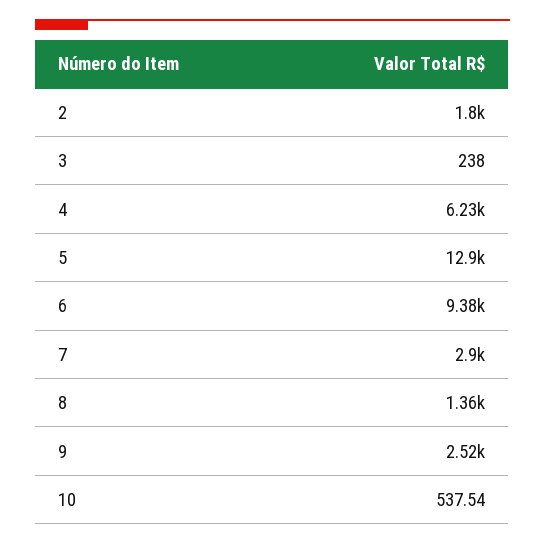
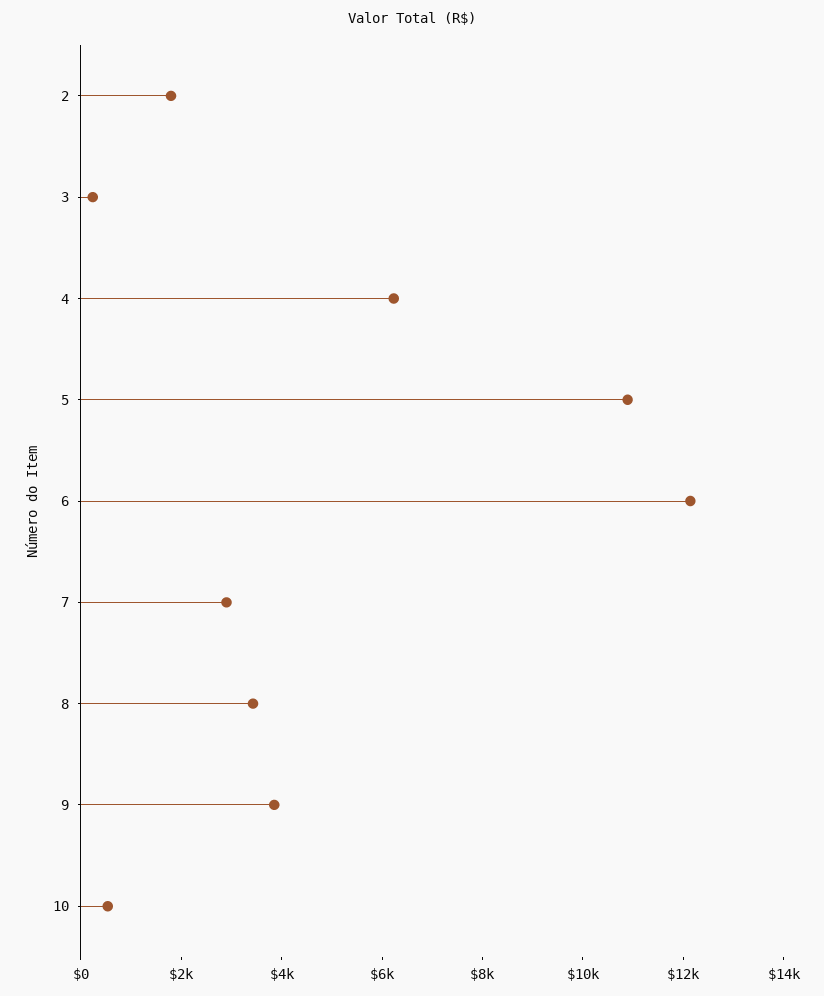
  {
    "2": 1800,
    "3": 238,
    "4": 6230,
-   "5": 12900,
+   "5": 11000,
-   "6": 9380,
+   "6": 12000,
    "7": 2900,
-   "8": 1360,
+   "8": 3500,
-   "9": 2520,
+   "9": 4000,
    "10": 537.54
  }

(Problem details) Retype the records above exactly, pictures omitted.

(Exercise output)
  {
    "2": 1800,
    "3": 238,
    "4": 6230,
-   "5": 12900,
+   "5": 11000,
-   "6": 9380,
+   "6": 12000,
    "7": 2900,
-   "8": 1360,
+   "8": 3500,
-   "9": 2520,
+   "9": 4000,
    "10": 537.54
  }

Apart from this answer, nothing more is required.